§ **STATED TASK**
Rewrite only the part of the material that opens with the line containing "Rendered at 1654 by 1241 pixels." and closes with the line containing "picture [850, 519, 1273, 963]", replacing "Identify" with "Locate" and leaving everything else unchanged.

§ **DATA SECTION**
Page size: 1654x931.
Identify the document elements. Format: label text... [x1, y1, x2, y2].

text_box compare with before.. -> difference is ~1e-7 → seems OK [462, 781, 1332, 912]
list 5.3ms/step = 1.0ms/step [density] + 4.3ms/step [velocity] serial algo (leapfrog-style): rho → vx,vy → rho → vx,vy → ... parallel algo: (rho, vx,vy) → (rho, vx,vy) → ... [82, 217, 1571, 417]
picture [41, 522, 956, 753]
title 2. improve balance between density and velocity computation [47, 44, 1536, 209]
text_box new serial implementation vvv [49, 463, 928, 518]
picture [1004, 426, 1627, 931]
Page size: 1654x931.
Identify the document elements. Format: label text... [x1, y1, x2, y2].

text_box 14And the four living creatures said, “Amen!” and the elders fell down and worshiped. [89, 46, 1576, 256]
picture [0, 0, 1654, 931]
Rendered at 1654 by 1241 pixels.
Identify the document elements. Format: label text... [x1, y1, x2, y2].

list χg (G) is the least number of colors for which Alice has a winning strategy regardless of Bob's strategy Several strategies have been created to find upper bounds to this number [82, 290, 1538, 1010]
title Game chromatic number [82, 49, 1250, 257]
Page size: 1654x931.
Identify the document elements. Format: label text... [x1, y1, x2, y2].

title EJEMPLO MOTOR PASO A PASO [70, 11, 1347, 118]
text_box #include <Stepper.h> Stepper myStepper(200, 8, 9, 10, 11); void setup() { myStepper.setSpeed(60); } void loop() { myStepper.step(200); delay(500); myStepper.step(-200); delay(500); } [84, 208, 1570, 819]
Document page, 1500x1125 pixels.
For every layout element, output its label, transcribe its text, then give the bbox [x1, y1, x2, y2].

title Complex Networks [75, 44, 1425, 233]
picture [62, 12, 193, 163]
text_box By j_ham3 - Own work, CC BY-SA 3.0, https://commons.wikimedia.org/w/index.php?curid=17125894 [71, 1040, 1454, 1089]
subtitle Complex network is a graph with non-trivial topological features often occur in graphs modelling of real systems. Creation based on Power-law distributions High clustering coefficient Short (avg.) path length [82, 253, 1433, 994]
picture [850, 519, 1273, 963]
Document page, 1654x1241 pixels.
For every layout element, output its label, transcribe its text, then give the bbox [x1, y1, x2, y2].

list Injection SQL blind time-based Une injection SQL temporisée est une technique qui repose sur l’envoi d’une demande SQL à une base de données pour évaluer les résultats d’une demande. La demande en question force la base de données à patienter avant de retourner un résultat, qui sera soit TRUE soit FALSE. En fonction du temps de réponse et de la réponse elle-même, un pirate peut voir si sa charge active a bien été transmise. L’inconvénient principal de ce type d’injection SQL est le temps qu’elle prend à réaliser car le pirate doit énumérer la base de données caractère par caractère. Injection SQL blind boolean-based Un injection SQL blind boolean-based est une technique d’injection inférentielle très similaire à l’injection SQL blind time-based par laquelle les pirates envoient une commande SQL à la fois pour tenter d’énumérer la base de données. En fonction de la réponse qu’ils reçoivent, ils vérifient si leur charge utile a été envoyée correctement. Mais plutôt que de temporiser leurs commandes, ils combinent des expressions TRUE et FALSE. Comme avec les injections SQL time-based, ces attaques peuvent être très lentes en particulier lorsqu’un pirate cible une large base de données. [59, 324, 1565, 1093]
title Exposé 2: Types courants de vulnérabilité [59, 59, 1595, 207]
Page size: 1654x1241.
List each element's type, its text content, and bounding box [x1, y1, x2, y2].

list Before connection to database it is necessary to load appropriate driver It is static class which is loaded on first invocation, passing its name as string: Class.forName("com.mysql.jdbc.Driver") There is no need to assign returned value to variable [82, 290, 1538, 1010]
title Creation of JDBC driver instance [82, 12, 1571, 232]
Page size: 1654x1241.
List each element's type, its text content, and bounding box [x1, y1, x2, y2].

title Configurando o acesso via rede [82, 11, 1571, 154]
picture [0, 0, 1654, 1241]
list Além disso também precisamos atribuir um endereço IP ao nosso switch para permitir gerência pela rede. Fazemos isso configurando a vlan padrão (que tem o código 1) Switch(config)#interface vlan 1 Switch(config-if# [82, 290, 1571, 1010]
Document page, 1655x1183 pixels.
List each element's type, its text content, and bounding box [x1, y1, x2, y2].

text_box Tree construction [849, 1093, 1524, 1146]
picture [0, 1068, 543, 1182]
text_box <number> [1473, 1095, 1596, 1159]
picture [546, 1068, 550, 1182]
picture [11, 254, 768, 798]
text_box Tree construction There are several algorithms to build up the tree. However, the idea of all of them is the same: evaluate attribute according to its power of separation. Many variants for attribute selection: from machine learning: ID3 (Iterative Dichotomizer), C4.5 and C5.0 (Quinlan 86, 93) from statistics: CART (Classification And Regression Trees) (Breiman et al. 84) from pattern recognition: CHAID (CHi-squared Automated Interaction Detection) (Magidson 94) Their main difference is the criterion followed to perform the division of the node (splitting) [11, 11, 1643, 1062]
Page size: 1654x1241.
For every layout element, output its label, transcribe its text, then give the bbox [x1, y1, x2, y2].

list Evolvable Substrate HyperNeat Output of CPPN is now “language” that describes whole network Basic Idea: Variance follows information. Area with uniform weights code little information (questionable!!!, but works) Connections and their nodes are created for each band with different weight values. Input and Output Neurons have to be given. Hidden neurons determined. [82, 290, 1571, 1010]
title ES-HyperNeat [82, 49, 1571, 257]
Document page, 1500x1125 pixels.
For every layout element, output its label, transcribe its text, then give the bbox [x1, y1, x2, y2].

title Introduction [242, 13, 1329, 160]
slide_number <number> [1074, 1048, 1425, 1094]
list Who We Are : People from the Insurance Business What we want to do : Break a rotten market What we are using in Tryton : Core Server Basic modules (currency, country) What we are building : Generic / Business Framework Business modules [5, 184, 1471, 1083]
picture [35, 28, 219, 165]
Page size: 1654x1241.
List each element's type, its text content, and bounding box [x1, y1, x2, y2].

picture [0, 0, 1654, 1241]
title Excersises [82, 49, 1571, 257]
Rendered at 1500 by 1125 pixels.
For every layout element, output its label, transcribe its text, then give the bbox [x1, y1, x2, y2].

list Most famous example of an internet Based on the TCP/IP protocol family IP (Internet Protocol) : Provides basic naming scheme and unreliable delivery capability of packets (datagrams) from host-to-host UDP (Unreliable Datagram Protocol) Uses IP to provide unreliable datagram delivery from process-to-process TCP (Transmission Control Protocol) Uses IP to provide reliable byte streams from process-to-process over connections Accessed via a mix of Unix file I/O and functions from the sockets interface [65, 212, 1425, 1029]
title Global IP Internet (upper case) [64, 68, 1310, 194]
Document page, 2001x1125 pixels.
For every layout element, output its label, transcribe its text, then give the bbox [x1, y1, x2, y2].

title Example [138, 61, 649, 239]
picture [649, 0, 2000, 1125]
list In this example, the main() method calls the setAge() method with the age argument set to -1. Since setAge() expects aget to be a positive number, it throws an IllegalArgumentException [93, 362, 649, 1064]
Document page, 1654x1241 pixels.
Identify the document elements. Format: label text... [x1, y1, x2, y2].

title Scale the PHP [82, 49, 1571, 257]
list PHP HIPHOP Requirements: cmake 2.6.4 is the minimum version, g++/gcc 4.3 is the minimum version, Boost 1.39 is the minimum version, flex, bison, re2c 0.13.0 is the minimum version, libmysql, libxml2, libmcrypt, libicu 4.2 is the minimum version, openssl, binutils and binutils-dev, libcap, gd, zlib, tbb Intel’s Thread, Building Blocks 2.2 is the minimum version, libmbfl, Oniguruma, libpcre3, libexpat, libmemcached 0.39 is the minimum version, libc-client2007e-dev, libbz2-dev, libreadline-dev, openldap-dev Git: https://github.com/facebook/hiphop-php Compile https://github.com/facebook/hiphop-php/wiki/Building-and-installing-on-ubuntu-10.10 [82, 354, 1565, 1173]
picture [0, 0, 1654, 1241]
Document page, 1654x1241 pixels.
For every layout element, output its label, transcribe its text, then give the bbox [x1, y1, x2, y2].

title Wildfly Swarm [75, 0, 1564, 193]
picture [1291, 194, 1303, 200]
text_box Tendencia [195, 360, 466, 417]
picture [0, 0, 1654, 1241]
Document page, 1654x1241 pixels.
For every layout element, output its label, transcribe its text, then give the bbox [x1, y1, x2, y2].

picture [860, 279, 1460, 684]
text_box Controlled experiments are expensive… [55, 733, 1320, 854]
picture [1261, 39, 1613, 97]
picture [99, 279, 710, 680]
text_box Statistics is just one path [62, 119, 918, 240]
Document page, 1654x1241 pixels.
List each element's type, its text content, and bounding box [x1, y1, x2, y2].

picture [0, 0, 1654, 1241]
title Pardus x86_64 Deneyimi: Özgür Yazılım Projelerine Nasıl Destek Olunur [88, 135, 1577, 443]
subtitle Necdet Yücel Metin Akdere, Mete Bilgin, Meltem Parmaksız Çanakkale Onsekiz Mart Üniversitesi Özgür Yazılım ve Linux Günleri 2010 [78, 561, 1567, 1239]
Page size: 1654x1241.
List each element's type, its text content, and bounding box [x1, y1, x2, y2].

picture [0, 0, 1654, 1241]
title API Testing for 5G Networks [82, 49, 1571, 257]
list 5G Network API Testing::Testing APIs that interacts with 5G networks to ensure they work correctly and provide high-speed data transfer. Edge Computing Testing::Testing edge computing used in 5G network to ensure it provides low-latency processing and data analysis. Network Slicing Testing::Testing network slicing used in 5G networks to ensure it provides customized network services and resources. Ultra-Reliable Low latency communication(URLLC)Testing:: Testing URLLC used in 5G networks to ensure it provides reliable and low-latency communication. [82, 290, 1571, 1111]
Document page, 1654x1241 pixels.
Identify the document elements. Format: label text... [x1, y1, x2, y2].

§ **EXERCISE SOLUTION**
Rendered at 1654 by 1241 pixels.
Locate the document elements. Format: label text... [x1, y1, x2, y2].

list χg (G) is the least number of colors for which Alice has a winning strategy regardless of Bob's strategy Several strategies have been created to find upper bounds to this number [82, 290, 1538, 1010]
title Game chromatic number [82, 49, 1250, 257]
Page size: 1654x931.
Locate the document elements. Format: label text... [x1, y1, x2, y2].

title EJEMPLO MOTOR PASO A PASO [70, 11, 1347, 118]
text_box #include <Stepper.h> Stepper myStepper(200, 8, 9, 10, 11); void setup() { myStepper.setSpeed(60); } void loop() { myStepper.step(200); delay(500); myStepper.step(-200); delay(500); } [84, 208, 1570, 819]
Document page, 1500x1125 pixels.
For every layout element, output its label, transcribe its text, then give the bbox [x1, y1, x2, y2].

title Complex Networks [75, 44, 1425, 233]
picture [62, 12, 193, 163]
text_box By j_ham3 - Own work, CC BY-SA 3.0, https://commons.wikimedia.org/w/index.php?curid=17125894 [71, 1040, 1454, 1089]
subtitle Complex network is a graph with non-trivial topological features often occur in graphs modelling of real systems. Creation based on Power-law distributions High clustering coefficient Short (avg.) path length [82, 253, 1433, 994]
picture [850, 519, 1273, 963]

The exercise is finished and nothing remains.